Diese Zeiten sind heute längst vorbei. Um überhaupt gehört werden zu können, müsste Spartacus zunächst ein paar schwerreiche Sandalenfabrikanten davon überzeugen, ihm Milliarden Sesterzen zu geben: Irgendwer muss die Mikrofone, Werbeblöcke, Wahlkampfteams ja bezahlen. Wenn Spartacus das alles organisiert hat, ist es im Anschluss ziemlich unwichtig, was er tatsächlich sagt - so behauptet zumindest eine ganze Menge neuer Forschungen.

Sie zeigen, dass die Bedeutung politischer Reden seit Jahren systematisch überschätzt wird. George Edwards, Direktor am Center for Presidential Studies an der Texas A. & M. University, hat die Ansprachen von Präsidenten auf ihre öffentliche Wirkung jahrelang untersucht. In seinem Buch 'On Deaf Ears: The Limits of the Bully Pulpit' (Yale University 2003) knöpft er sich etwa die Radio-'Kamingespräche' von Franklin Delano Roosevelt vor, die immer wieder als hervorragendes Beispiel für politische Überzeugungskraft angeführt werden. Tatsächlich verbesserten sie Roosevelts Zustimmungsrate um gerade mal ein Prozent.
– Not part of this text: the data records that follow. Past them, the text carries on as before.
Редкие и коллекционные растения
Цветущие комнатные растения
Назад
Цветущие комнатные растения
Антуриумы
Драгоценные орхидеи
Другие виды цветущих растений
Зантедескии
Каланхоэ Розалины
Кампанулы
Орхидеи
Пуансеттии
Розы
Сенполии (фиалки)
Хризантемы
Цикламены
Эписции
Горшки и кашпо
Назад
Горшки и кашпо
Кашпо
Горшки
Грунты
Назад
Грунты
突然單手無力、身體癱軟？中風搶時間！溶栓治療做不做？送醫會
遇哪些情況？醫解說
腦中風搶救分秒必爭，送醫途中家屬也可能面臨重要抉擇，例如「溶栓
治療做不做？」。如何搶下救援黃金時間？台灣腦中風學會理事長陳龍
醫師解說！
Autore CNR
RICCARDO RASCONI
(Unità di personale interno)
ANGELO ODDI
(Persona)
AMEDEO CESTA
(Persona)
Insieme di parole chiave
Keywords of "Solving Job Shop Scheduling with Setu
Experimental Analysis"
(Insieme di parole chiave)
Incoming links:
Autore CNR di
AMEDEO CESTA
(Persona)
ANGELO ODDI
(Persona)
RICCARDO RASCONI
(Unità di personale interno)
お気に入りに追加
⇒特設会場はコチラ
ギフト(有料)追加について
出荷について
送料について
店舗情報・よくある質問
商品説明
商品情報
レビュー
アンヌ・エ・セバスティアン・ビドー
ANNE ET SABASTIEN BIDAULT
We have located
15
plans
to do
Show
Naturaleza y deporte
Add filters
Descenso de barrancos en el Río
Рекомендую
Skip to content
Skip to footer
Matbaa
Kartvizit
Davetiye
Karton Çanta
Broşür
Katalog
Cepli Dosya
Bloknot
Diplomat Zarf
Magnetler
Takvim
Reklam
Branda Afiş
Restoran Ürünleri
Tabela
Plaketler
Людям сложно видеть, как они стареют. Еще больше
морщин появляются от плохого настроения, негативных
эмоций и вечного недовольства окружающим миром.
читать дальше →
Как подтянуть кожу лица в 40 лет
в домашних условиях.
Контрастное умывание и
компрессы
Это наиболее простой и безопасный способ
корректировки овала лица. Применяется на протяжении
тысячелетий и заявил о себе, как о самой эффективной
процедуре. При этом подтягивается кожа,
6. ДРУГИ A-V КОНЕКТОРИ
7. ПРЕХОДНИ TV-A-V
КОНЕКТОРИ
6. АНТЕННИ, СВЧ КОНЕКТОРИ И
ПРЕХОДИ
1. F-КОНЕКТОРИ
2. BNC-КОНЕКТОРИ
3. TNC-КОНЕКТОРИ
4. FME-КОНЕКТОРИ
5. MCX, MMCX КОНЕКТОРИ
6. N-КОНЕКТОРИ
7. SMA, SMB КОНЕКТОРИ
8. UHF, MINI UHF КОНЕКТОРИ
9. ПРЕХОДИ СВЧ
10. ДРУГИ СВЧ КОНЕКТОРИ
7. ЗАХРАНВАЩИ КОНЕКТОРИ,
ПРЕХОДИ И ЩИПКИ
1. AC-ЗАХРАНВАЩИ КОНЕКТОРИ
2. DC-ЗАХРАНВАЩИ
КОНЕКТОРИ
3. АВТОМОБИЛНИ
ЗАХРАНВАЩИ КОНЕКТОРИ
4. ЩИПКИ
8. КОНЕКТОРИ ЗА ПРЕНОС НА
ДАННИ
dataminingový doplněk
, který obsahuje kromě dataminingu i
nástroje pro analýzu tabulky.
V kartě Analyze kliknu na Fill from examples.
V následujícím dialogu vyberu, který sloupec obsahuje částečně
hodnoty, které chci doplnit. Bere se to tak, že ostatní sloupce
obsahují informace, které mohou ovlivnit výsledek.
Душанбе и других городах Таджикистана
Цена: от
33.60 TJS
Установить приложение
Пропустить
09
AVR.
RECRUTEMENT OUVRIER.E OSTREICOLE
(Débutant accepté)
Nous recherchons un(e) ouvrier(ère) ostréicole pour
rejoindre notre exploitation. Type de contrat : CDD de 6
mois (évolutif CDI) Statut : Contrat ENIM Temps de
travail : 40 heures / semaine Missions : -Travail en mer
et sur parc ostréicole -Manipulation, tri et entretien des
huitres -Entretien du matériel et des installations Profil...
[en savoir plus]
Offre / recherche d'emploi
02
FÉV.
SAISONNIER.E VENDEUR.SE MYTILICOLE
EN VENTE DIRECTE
Oder Bill Clinton. Als der zwischen Januar 1993 und November 1994 mehr als 200 Mal in fast 200 Städten auftrat, um sich, seine Partei und seine Gesundheitsreform zu verkaufen, fielen seine Umfragewerte, die Reform scheiterte und die Republikaner übernahmen zum ersten Mal seit über vierzig Jahren die Mehrheit im Repräsentantenhaus. Clinton zog daraus die offensichtlich widersinnige Lehre, er hätte 'mehr Zeit investieren sollen, um mit dem amerikanischen Volk zu sprechen.'

Das Marktforschungsunternehmen Gallup hat bis 1978 zurückverfolgt, was die 'Ansprache zur Lage der Nation' bewirkt, für die sich jedes Jahr fast ganz Amerika vor den Fernsehern versammelt. Fazit: 'Trotz der großen Aufmerksamkeit haben sie die Wertschätzung des Präsidenten kaum jemals bedeutend beeinflusst.' 2012 waren am Tag der Ansprache 46 Prozent der Leute für Obama - eine Woche später waren es 47 Prozent. Was der Präsident sagt, ist den meisten Leuten also vollkommen egal. Nur ganz wenige hören überhaupt zu - die meisten von ihnen, um danach genau zu wissen, woran sie ganz sicher nicht glauben. In ihrem Buch 'Beyond Ideology' (University of Chicago Press 2009) hat die an der University of Maryland lehrende Politikwissenschaftlerin Frances E. Lee die Daten von mehr als 8000 Abstimmungen im US-Senat untersucht. Ihr Ergebnis: Die Rede eines Präsidenten hat große Überzeugungskraft - aber nur in der eigenen Partei. Die andere dagegen, für die jeder Erfolg des Präsidenten eine Niederlage ist, zwingt die Präsidentenrede sofort in die Opposition. Das passierte etwa Barack Obama, als er sich für seine landesweite Gesundheitsreform an dem Modell orientierte, das Mitt Romney unter lautem Beifall seiner republikanischen Kollegen in Massachusetts durchgesetzt hatte: Romney und die Republikaner waren von da an erbittert dagegen. Ein Präsident, der etwas durchsetzen will, sollte also besser wissen: Schweigen ist Gold.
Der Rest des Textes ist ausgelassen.